Bugünlerde polemik ve
tahriklerle toplumumuzu ziyadesiyle rahatsız eden bir dizi
gariplik yaşıyoruz.
Sanki
birileri düğmeye basmış gibi peşi sıra gelişiyor olaylar.
Ayrı
baş çekmek,
sokaklarda yürümek moda.
Erken
kalkan, yürüyüş planlıyor.
Tarihler, mekânlar, söylemler karma karışık.
Bu
karmaşaya bir de sosyal paylaşım sitelerindeki düşünce
kirliliği eklenince iş iyiden iyiye zıvanadan çıkıyor.
Bu fevrilikten, en çok da gençler etkileniyor.
Gençler
hırçınlaşıyor, gençler bocalıyor hatta
savruluyor.
Öyle ya, kim, kime karşı?
Kim, kimin yanında?
Nedir bu toz duman, ne oluyoruz?
Bu noktada gençler, kimi dinlesin, kimi örnek
alsın, doğruyu nasıl bulsun?
Hani
model olması gereken yöneticilerin tavrı?
Hani
sanatçıların duruşu, nerede yazar ve çizerlerin ışığı?
Meğer
toplumun pusulası olan yöneticilerin, sanatçıların, yazar-
çizer ve düşünürlerin sorumluluğu ne ağırmış!
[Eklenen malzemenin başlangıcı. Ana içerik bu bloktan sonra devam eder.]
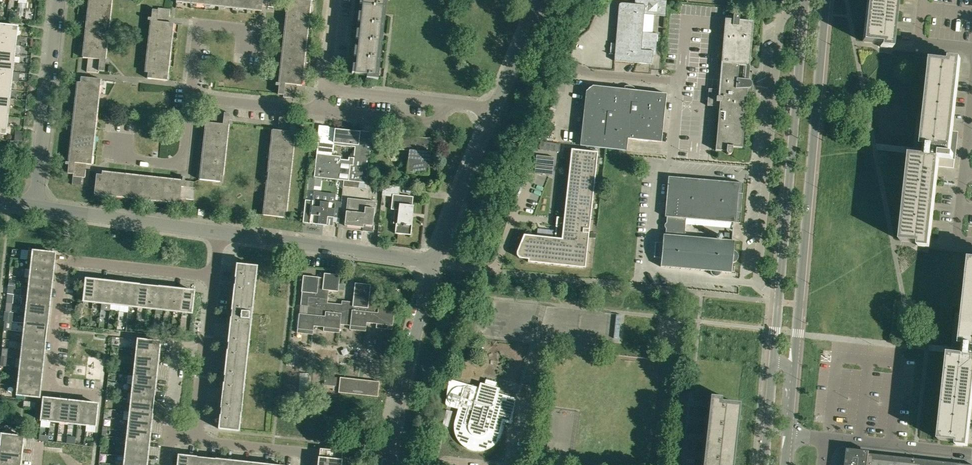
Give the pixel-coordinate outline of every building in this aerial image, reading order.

ENERJİMİZİ KAVGAYA HARCIYORUZ
Toplumumuz için hayati önem taşıyan yeni anayasa
çalışmaları öncesinde beyin fırtınası oluşturup ortak aklı
kullanmamız gerekirken,
Dağ
gibi kültürel ve sosyal sorunlar çözülmeyi beklerken şu
yaşanan komediye bir bakın.
Bir
bakın, yapay gündeme, bir bakın enerjimizi nereye harcadığımıza.
Üç
kişi bir araya geliyor, ”Biz toplumun temsilcisiyiz, ey soylu
toplum, haydi şu tarihte şurada birlikte yürüyelim! Bize katılın,
diğerleri ‘tu kaka’ zaten!” diyor.
Peki,
toplum ne yapıyor?
Sessiz çoğunluk suskun, sabrediyor, olan biteni ibretle, hayretle
seyrediyor.
ÇÖZÜM
NE OLMALI?
Biz mutlaka güncelin kelepçesinden, aktüalitenin
dar menfezinden geniş ufuklara açılmak zorundayız.
Sorumluluk bilinciyle, hoşgörü ve samimiyetle bunu
başarabiliriz.
O halde:
Herkes, tutulması gereken bir el uzatmalı.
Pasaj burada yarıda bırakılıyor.